District cooling system (DCS) is a sustainable and cost-effective way to provide cooling energy in urban areas[1]. DCS is growing in Sweden due to the increase in cooling energy demand. In Gothenburg, an expansion of DCS will be done by installing more cooling units and a cold-water thermal energy storage unit (TES). This paper first models the potential operation of the TES of low loading temperature below 4 °C by using computational fluid dynamics model Ansys Fluent. Then, it formulates an investment model by using linear programming (LP) to investigate the optimal size of the units, potential benefits and drawbacks to the system, in 2040. The research results in this study demonstrate that the operation of discharging temperature of water of 1 °C is unlikely in the operational point of view due to the intensive mixing in the low-temperature zone. The thermocline layer is only established between the warm return water zone and the cold zone.

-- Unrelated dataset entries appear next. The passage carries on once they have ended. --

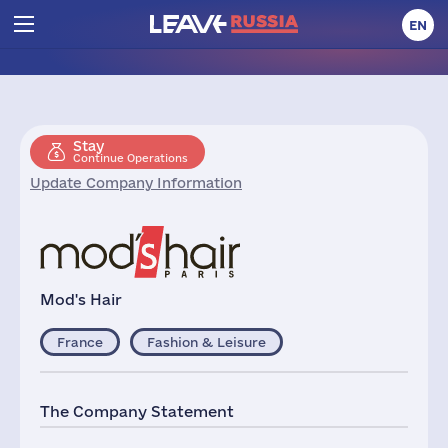
EN
Stay
Continue Operations
Update Company Information
Mod's Hair
France
Fashion & Leisure
The Company Statement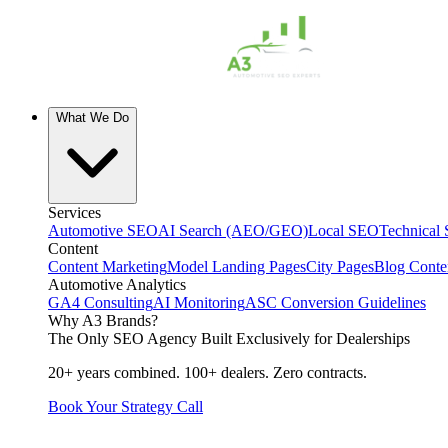
What We Do
Services
Automotive SEO
AI Search (AEO/GEO)
Local SEO
Technical
Content
Content Marketing
Model Landing Pages
City Pages
Blog Conte
Automotive Analytics
GA4 Consulting
AI Monitoring
ASC Conversion Guidelines
Why A3 Brands?
The Only SEO Agency Built Exclusively for Dealerships
20+ years combined. 100+ dealers. Zero contracts.
Book Your Strategy Call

The thickness of the thermocline layer grows with time with the conduction and diffusion due to temperature difference within the medium. The balance between the investment and the operational cost decides the optimum size for the TES and the new production plant. TES has an investment priority advantage as it has a cheaper investment cost compared with the use of mechanical chillers, and a lower operational cost because it can be charged during the off-peak hours with low electricity prices. However, one of the limiting factors for the size of TES is the available chiller’s capacity for charging the TES, and another factor is the peak cooling demand. TES is optimized with the lowest total cost by running on a daily cycle. It saves operational costs by charging during off-peak hours and discharging during peak hours. In addition, the absorption chiller is a cost-effective choice to invest in to charge the TES over the compressor chillers. This is due to the availability of free waste heat, which has given an operational cost advantage for the absorption chillers, even though they have higher investment costs. The optimal size of the investment of cooling units has some uncertainties due to the unavailability of assured data on the electricity price and cooling demand, which greatly affect the operation of the overall DCS in the future.